- Born: c. 1500 France
- Died: 1563 France
- Occupations: Lawyer, esoteric scholar
- Known for: Pseudo-royal decrees signed as Henry II, proposals for radical legal and civic reforms

= Raoul Spifame =

French esoteric scholar and legal reformist (c.1500 – 1563)

Raoul Spifame (c.1500 – 1563) was a French esoteric scholar and legal reformist. He styled himself "dictateur et garde du sceau impérial et royal" ("Dictator and Guard of the Imperial and Royal Seal").

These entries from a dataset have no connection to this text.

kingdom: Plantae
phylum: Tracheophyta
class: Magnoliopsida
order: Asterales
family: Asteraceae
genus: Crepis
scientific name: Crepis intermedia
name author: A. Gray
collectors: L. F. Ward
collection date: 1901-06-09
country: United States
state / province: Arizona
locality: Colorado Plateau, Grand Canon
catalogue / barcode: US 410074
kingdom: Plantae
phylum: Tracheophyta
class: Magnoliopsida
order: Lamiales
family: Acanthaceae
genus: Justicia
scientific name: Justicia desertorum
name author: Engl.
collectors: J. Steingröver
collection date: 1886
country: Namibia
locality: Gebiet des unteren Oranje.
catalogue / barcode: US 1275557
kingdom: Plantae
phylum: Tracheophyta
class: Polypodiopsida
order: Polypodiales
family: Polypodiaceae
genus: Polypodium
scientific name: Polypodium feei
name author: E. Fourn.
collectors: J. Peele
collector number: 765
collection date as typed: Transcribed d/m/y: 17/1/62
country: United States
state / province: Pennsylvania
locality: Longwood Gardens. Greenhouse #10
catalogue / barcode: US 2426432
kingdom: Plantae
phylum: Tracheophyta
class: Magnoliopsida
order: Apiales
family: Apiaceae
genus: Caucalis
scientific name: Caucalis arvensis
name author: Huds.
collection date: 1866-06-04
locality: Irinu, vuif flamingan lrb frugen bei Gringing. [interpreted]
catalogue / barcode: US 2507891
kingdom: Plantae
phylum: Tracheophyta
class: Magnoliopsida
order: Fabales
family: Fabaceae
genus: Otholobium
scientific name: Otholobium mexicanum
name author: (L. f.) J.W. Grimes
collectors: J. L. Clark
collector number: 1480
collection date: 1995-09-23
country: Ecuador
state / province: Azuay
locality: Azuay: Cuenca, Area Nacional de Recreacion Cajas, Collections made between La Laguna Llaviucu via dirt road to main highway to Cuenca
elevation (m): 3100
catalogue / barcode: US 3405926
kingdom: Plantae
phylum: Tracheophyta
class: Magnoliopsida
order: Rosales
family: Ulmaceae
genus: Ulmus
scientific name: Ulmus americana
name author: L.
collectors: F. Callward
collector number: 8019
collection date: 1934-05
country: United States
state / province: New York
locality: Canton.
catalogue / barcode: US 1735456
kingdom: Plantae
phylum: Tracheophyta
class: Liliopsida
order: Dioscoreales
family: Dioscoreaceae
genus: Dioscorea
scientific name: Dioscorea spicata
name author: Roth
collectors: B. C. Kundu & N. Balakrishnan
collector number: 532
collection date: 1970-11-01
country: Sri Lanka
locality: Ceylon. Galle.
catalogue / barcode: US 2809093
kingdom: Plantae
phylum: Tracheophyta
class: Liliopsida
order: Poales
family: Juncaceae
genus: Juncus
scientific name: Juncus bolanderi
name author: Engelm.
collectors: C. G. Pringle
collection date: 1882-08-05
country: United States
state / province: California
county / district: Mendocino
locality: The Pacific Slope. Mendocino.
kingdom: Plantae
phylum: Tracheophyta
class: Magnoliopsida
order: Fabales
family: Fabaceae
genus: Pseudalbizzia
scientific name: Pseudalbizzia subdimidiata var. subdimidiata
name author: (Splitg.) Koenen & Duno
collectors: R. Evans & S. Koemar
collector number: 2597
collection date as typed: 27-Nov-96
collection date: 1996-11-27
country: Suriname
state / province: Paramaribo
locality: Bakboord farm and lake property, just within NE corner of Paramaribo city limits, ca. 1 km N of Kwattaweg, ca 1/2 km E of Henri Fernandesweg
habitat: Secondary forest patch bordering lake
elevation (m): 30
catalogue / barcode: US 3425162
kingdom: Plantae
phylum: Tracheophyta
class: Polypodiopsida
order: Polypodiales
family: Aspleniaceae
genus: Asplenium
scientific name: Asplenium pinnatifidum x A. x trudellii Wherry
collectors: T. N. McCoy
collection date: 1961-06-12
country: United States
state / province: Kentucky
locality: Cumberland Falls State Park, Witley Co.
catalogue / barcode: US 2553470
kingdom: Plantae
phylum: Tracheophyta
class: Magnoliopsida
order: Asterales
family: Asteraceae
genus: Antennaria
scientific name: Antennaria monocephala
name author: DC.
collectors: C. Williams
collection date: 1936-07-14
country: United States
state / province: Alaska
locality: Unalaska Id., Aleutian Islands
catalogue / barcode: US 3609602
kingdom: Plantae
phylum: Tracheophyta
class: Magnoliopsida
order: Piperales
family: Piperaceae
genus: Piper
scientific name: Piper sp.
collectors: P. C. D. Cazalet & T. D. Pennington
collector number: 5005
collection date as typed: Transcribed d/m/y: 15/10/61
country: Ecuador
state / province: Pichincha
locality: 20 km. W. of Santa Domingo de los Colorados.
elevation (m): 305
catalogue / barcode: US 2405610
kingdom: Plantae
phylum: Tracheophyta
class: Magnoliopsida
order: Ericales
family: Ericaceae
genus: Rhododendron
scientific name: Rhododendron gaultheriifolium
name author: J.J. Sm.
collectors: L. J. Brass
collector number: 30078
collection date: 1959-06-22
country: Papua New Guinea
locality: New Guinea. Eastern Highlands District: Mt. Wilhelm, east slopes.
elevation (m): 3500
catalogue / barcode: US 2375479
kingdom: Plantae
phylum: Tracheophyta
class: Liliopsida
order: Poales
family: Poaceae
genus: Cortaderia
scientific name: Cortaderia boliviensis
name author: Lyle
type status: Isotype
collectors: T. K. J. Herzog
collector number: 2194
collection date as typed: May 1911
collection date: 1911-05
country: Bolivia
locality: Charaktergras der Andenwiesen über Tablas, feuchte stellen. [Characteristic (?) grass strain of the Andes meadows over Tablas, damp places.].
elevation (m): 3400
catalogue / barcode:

Born to a noble family originally from Lucca, one of his brothers, Jacques-Paul, a Calvinist, was decapitated in Geneva on 23 March 1566, and his other brother, Martin Spifame, published a collection of religious poetry in 1583. The family died out with Jean Spifame, seigneur des Granges, who died in 1643. Raoul was the nephew of Gaillard Spifame, magistrate and later Provost of the Merchants of Paris (son of Jean Spifame, seigneur de Passy, secretary of King Henry II, and of Jacquette Ruzé), whose grandson Jean, counsellor at the parlement of Paris, would later also convert to Calvinism and take refuge in Geneva.

Originally practicing as a lawyer, Raoul sank slowly into madness (after various legal problems involving his relatives, and an encounter with the future King Henry II), until he believed himself to be King Henry. During his time in a mental asylum, he wrote "royal" decrees signed "Henri II," a practice which earned him an enduring legacy. Some of these decrees propose very radical reforms, such as the suppression of the feudal courts; others concern the cleanliness and decoration of the cities and the reform of the calendar.

The French writer Gérard de Nerval devotes a chapter of Les Illuminés to Spifame's story. For Nerval, this was part of a lifelong esotericist interest in doppelgängers.